Cette aide arrive par bateau ou avion via Port-Soudan, explique Bastien Renouil. « Pour cela, il faut obtenir l’autorisation des militaires et, selon plusieurs ONG qui essayent de travailler sur place, ces démarches sont extrêmement compliquées. L’armée prend son temps, elle ne semble pas pressée de laisser arriver cette aide humanitaire dans le pays ».

« Nous disposons d’un plan pour savoir où nous pourrions nous déployer, nous disposons d’un plan pour l’acheminement des fournitures », a assuré Martin Griffiths. Mais pour cela, les humanitaires ont besoin « d’un accès » et « d’un pont aérien » a-t-il lancé, avant d’expliquer que l’ONU avait demandé aux parties combattantes « d’accepter des discussions sur l’ensemble des questions humanitaires ».

Martin Griffiths a par ailleurs plaidé en faveur d’une levée des « obstacles bureaucratiques à l’acheminement de l’aide au Soudan ».

« Il n’est pas facile d’obtenir des visas ou des certificats de circulation. J’ai moi-même eu quelques difficultés à obtenir des visas, mais d’autres personnes, en particulier des ONG internationales, m’ont dit aujourd’hui qu’elles avaient vraiment besoin d’aide dans ce domaine », a-t-il détaillé.

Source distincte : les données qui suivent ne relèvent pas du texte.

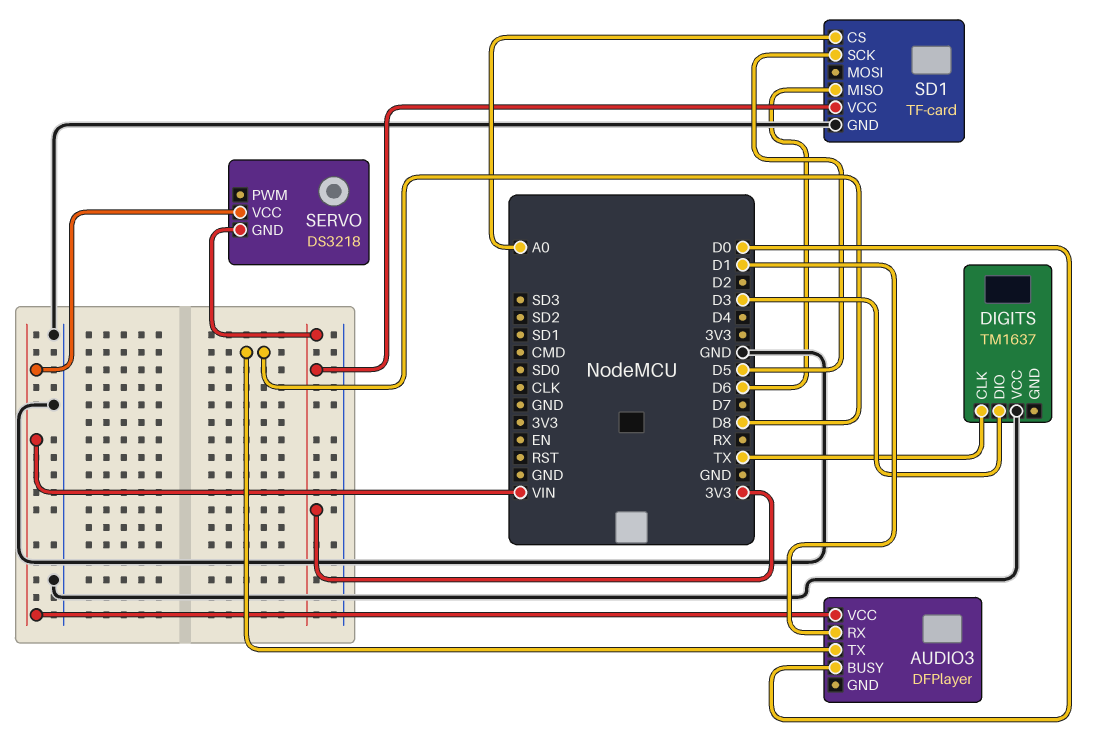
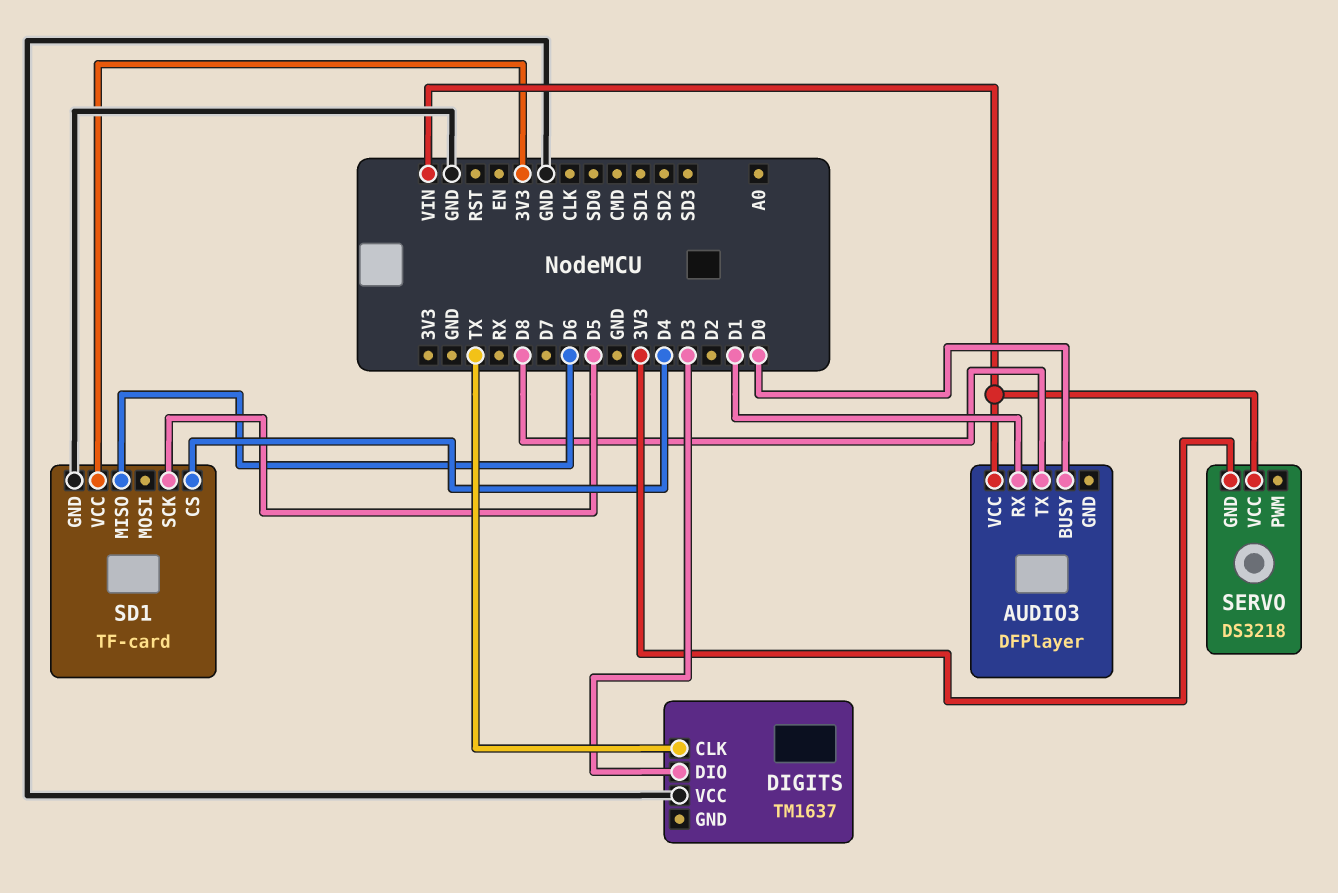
SD1 pin CS: A0 -> D4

Mercredi, les équipes de Médecins Sans Frontières au Soudan ont exhorté « les parties au conflit à assurer la circulation en toute sécurité des fournitures et équipements médicaux » afin qu’elles puissent atteindre « les installations médicales et les personnes dans le besoin ». « Sans fournitures médicales vitales, il y aura d’autres pertes de vie » ont-ils alerté.

Manque de financement
Des centaines de milliers de personnes ont déjà fui le Soudan pour trouver refuge dans les pays voisins, en majorité en Égypte, au Tchad et au Soudan du Sud.

Selon Martin Griffiths, cet exode devrait se poursuivre. Mais, a-t-il relevé, « nous devons fournir de l’aide à l’intérieur du Soudan pour encourager les gens à ne pas partir, à ne pas avoir besoin de partir ».

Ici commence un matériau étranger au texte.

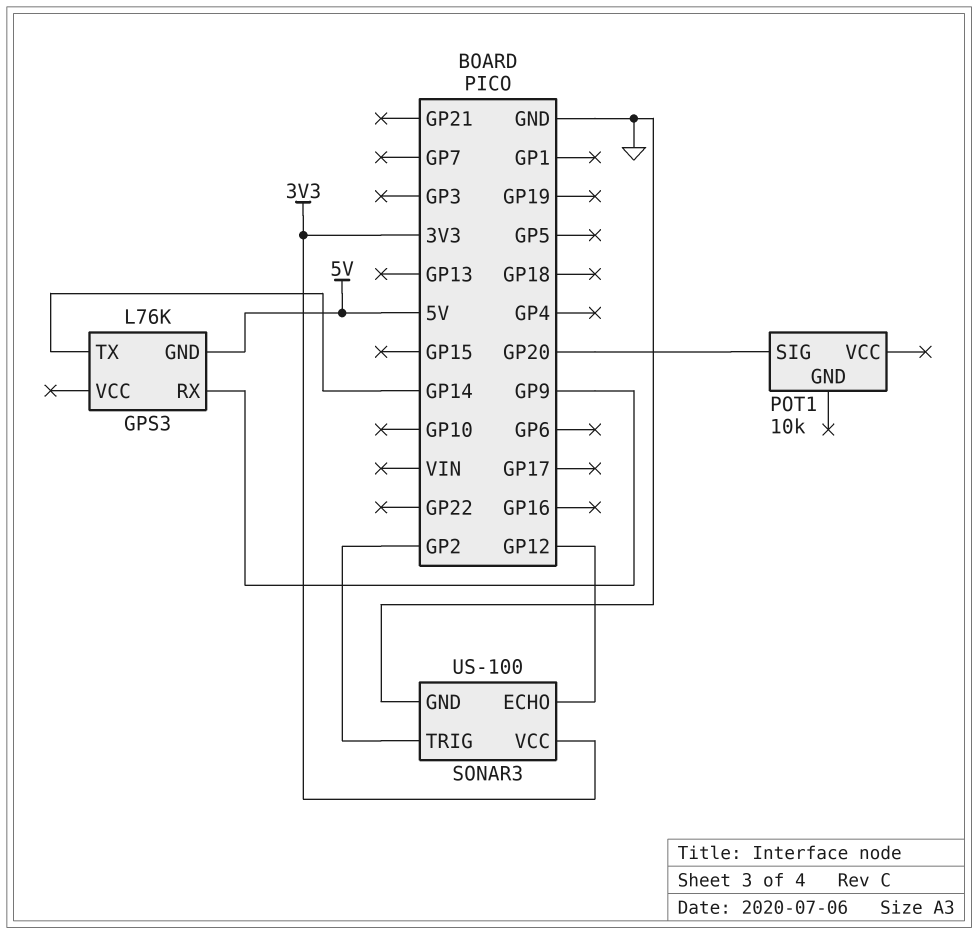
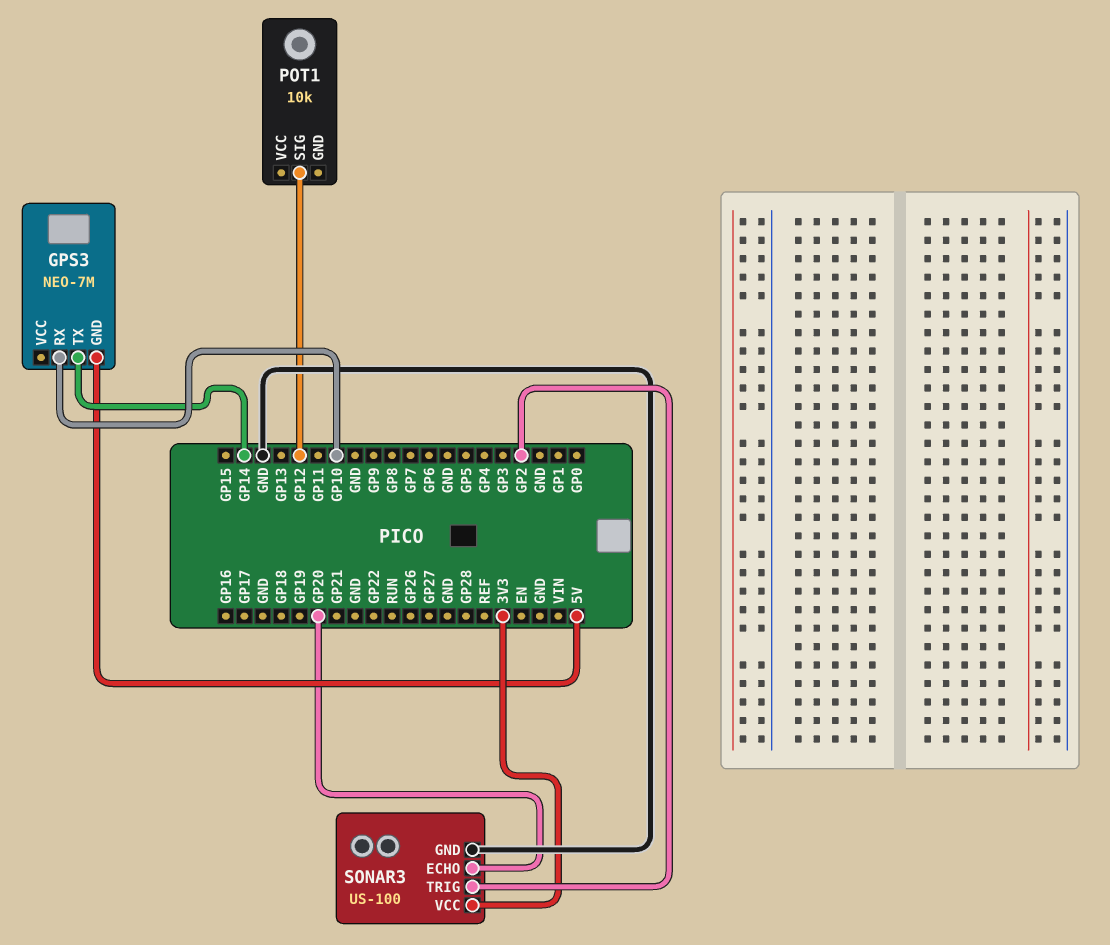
GPS3: L76K -> NEO-7M
GPS3 pin RX: GP9 -> GP10
POT1 pin SIG: GP20 -> GP12
SONAR3 pin ECHO: GP12 -> GP20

Il a également appelé la communauté internationale à se mobiliser pour financer l’appel de 1,7 milliard de dollars pour le Soudan, lancé avant l’escalade actuelle, et qui est financé à hauteur de 200 millions de dollars.

Dans la capitale soudanaise Khartoum, les cinq millions d’habitants survivent sans eau ni électricité, à court de nourriture sous une chaleur écrasante. Seuls 16 % des hôpitaux de Khartoum fonctionnent aujourd’hui.

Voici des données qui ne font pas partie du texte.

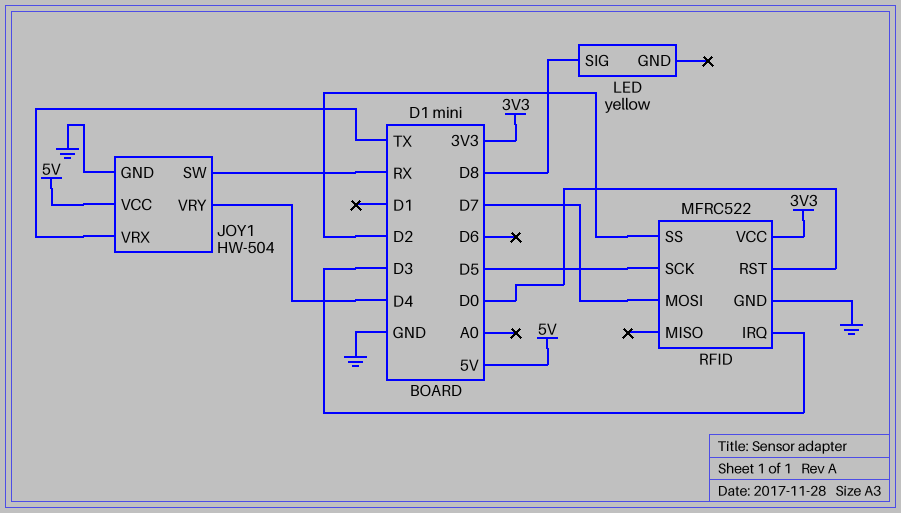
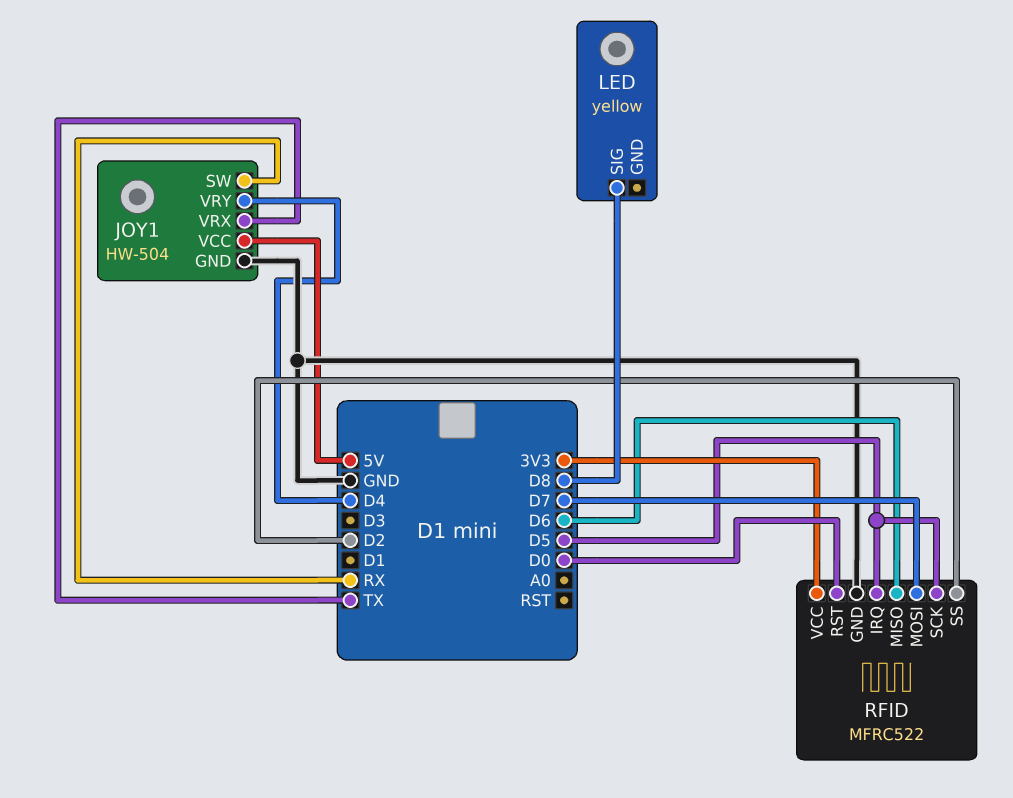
RFID pin IRQ: D3 -> D5
RFID pin MISO: none -> D6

Le Soudan du Sud, médiateur historique, a annoncé « un accord de principe » sur une trêve « du 4 au 11 mai ». Dans la nuit de mercredi à jeudi, l’armée a dit avoir « accepté » cette prolongation, tout en précisant que ses engagements sont conditionnés au « respect de la trêve » par l’autre camp.

À minuit passé, les paramilitaires des Forces de soutien rapide n’avaient toujours pas commenté.

Les combats ont déplacé plus de 335 000 personnes et poussé 115 000 autres à l’exil, selon l’ONU, qui s’attend à huit fois plus de réfugiés.